The site was originally occupied by a small chapel dedicated to St Catherine, a legacy of the significant early Christian community which existed in the Tenby-Penally area in the Dark Ages. St Catherine is the Patron Saint of spinners, a flourishing trade in Tenby until the 16th century. The Victorian fort is rectangular with three batteries forming rounded bastions on the most vulnerable side to the east, It is constructed with substantial limestone ashlar, probably quarried on St Margaret’s Island between Caldey and the mainland, with detail of Lundy granite. The entrance, facing west towards Tenby was accessed by a drawbridge over the moat-like chasm in the rocks, and to each side there were matching caponiers pierced by rifle loops in each of the three storeys. There are three levels on the west side over bomb-proof brick barrel-vaulted chambers in the basement of the caponiers, with six casemates at the main level, further barrel-vaulted chambers each side of a corridor. Vaulted tunnels lead to the magazines below.

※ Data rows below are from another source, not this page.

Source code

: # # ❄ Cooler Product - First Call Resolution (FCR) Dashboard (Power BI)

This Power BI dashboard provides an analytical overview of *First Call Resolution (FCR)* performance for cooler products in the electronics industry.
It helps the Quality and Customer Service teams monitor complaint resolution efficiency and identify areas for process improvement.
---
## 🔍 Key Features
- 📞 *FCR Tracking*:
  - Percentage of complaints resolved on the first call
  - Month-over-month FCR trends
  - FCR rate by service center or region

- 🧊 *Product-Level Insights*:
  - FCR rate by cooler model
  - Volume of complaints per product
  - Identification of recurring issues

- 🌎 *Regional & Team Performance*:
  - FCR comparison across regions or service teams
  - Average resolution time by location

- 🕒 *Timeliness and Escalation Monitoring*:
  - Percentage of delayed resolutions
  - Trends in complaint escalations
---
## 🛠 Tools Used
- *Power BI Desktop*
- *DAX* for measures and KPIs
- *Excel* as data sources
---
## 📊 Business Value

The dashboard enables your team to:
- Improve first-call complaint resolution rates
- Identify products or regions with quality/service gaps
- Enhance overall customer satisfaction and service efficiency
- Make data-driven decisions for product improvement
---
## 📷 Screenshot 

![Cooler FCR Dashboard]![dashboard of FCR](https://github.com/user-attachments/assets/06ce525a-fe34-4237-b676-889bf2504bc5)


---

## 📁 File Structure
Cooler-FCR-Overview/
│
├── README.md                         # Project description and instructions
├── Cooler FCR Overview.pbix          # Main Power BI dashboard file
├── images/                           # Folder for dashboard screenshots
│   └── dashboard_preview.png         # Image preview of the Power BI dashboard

The fort was disarmed in 1906 and lay empty until it was sold to a wealthy family named Windsor from Caerleon in 1914, who turned it into an unusual dwelling on a beautiful site overlooking Caldey Roads and Carmarthen Bay. After they left it was briefly a small zoo, but access depended on the tide and the enterprise did not last long. In the early sixties it was thought it would be occupied again by an American pop star, P. J. Proby, who indicated the intention of turning it into a retreat, with a heli-pad to ease swift access. But nothing came of that except a lot of international publicity and since then it has lain derelict for decades. A few years before the fort was built, the 19th century marine biologist Gosse explored the caves and rockpools around St Catherines Island and found them a rich source of specimens of sea anemone and shellfish. Between 1858 and 1860 he wrote an elaborate work called Actinologia Britannica describing the various finds he made there.They included dog winkle, smooth anemone, snowy-disked anemone, acorn shells, stag’s-horn sponge and crumb-of-bread sponge, scarlet and yellow sponges and starfish.